The “Right to Be Forgotten” refers to ruling by a EU Court of Justice this year allowing people in Europe to get search engines to remove links to stories that are “inadequate, irrelevant or no longer relevant” that they don’t like about themselves.
But are you still forgotten if the media is now reporting the particulars of the very story you are attempting to remove from search engines to save yourself embarrassment?
Under the false flag of reporting news about requests for stories to be taken down by having links removed, media outlets, like the Telegraph, get their pound of flesh. Any old embarrassing report from years ago, now found with a simple Google search, becomes even more accessible as today’s news.
Comedian John Oliver succinctly described the issue of the “right to be forgotten” in a May segment for his HBO show Last Week Tonight.
“What the EU doesn’t understand is that the internet is like quicksand,” Oliver said in the segment, above. “The more aggressively you fight to remove yourself from it, the deeper you’re going to sink down into it. The case in point, the guy who started all of this,” Oliver commented, referring to the Spanish man who wanted an old link about his debts removed, prompting the lawsuit that was eventually taken to the EU court.
“In doing so, he is now world-famous” for the original debt that he wanted to hide from search engines, Oliver said, pointing out that his photo, name and original debts have been published in the media this year.
“The only thing I know about him is the only thing he didn’t want me to know,” Oliver pointed out.

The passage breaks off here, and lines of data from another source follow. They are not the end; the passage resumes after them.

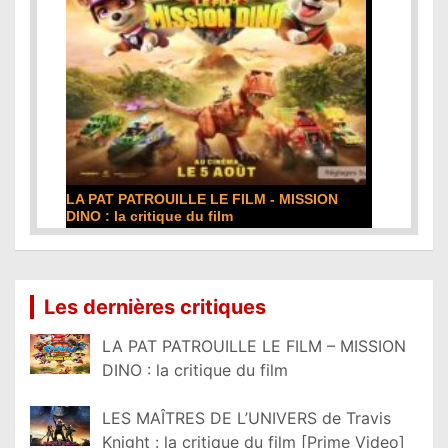
LA PAT PATROUILLE LE FILM - MISSION
DINO : la critique du film
Lire la suite...
Les dernières critiques
LA PAT PATROUILLE LE FILM – MISSION
DINO : la critique du film
LES MAÎTRES DE L’UNIVERS de Travis
Knight : la critique du film [Prime Video]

Google protested the EU court’s ruling this summer. Meanwhile, the media is, in effect, overruling and undermining the court ruling by reporting and re-linking to the stories search engines have removed, iMediaEthics notes.
For example, the UK Telegraph published a list of its articles that Google wants removed.
One such case of the media’s passive-aggressive protest of the “right to be forgotten” eventually went to the UK Press Complaints Commission.
The man wanted search engines to remove links to a 2006 article in the Daily Mail about him stealing from Boots pharmacy.
The Oxford Mail, media site Hold the Front Page, the Essex County Standard and Guardian all reported on the man’s bid for the removal. Which only means that now more people know about the theft than before. (iMediaEthics is not using his name because it’s not relevant.)
The man then complained to UK print regulator the Press Complaints Commission, which closed last week and was replaced by the Independent Press Standards Organisation.
The PCC didn’t publish the ruling on its website, but Hold the Front Page published a story about the decision by the PCC that concluded the four publications didn’t invade the alleged thief’s privacy.
The PCC wrote, according to Hold the Front Page, that the man said “while there may be a public interest in reporting that the story had been removed, it did not need to publish the specific details of the story or identify him.”
“He expressed further concern that other search removals by Google had not received as much attention as his story,” the PCC wrote.
The PCC, however, decided that it wasn’t an invasion of privacy because the “right to be forgotten” only deals with the publishing of links to articles by the search engines, not to the articles themselves. The PCC wrote:
“The issue for the Commission to consider was not whether the articles breached data protection laws, but whether they breached the terms of the Editor’s Code of Practice.
“Given the importance of the general principle of open justice, the Commission did not consider that its continued publication represented a failure to respect the complainant’s private life.”
iMediaEthics asked IPSO if it stands by all PCC rulings. We also asked if, moving forward, it will be open to appeals of previous PCC rulings.
An IPSO spokesperson told iMediaEthics: “Whether IPSO would consider a complaint already ruled on by the PCC raises policy issues that are currently the subject of Board discussion.”
The spokesperson added that the complaint in question about the “Right to be Forgotten” was “made to and dealt with by the PCC so IPSO would not publish any details about it.”